# [Prompt]
Exact copies of all the records are to be printed.

··· Data provided

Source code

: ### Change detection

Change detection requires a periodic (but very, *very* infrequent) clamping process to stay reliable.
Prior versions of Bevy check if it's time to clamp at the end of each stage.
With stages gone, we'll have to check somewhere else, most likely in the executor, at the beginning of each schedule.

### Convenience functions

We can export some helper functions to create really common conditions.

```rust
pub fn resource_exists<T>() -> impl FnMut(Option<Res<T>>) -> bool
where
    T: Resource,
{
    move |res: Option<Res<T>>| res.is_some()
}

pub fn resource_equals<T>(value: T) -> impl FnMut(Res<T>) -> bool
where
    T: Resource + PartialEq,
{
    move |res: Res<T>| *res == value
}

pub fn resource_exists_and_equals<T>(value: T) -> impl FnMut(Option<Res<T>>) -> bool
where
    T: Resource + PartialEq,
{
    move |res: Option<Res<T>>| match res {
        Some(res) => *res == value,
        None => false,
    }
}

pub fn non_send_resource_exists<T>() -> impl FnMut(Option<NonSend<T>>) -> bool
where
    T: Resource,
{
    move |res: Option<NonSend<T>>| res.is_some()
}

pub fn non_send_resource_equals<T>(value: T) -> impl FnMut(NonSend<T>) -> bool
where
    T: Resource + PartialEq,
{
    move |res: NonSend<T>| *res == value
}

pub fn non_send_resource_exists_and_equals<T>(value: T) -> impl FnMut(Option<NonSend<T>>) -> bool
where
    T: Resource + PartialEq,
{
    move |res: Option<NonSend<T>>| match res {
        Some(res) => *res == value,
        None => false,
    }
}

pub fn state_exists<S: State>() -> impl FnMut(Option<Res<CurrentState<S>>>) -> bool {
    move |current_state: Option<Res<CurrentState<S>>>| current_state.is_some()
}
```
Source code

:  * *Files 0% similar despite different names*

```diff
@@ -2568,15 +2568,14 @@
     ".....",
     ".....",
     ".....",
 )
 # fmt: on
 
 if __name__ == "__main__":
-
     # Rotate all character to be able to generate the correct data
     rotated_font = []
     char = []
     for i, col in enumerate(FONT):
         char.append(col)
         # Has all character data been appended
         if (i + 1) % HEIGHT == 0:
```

······

# [Solution to this exercise]
Source code

: ### Change detection

Change detection requires a periodic (but very, *very* infrequent) clamping process to stay reliable.
Prior versions of Bevy check if it's time to clamp at the end of each stage.
With stages gone, we'll have to check somewhere else, most likely in the executor, at the beginning of each schedule.

### Convenience functions

We can export some helper functions to create really common conditions.

```rust
pub fn resource_exists<T>() -> impl FnMut(Option<Res<T>>) -> bool
where
    T: Resource,
{
    move |res: Option<Res<T>>| res.is_some()
}

pub fn resource_equals<T>(value: T) -> impl FnMut(Res<T>) -> bool
where
    T: Resource + PartialEq,
{
    move |res: Res<T>| *res == value
}

pub fn resource_exists_and_equals<T>(value: T) -> impl FnMut(Option<Res<T>>) -> bool
where
    T: Resource + PartialEq,
{
    move |res: Option<Res<T>>| match res {
        Some(res) => *res == value,
        None => false,
    }
}

pub fn non_send_resource_exists<T>() -> impl FnMut(Option<NonSend<T>>) -> bool
where
    T: Resource,
{
    move |res: Option<NonSend<T>>| res.is_some()
}

pub fn non_send_resource_equals<T>(value: T) -> impl FnMut(NonSend<T>) -> bool
where
    T: Resource + PartialEq,
{
    move |res: NonSend<T>| *res == value
}

pub fn non_send_resource_exists_and_equals<T>(value: T) -> impl FnMut(Option<NonSend<T>>) -> bool
where
    T: Resource + PartialEq,
{
    move |res: Option<NonSend<T>>| match res {
        Some(res) => *res == value,
        None => false,
    }
}

pub fn state_exists<S: State>() -> impl FnMut(Option<Res<CurrentState<S>>>) -> bool {
    move |current_state: Option<Res<CurrentState<S>>>| current_state.is_some()
}
```
Source code

:  * *Files 0% similar despite different names*

```diff
@@ -2568,15 +2568,14 @@
     ".....",
     ".....",
     ".....",
 )
 # fmt: on
 
 if __name__ == "__main__":
-
     # Rotate all character to be able to generate the correct data
     rotated_font = []
     char = []
     for i, col in enumerate(FONT):
         char.append(col)
         # Has all character data been appended
         if (i + 1) % HEIGHT == 0:
```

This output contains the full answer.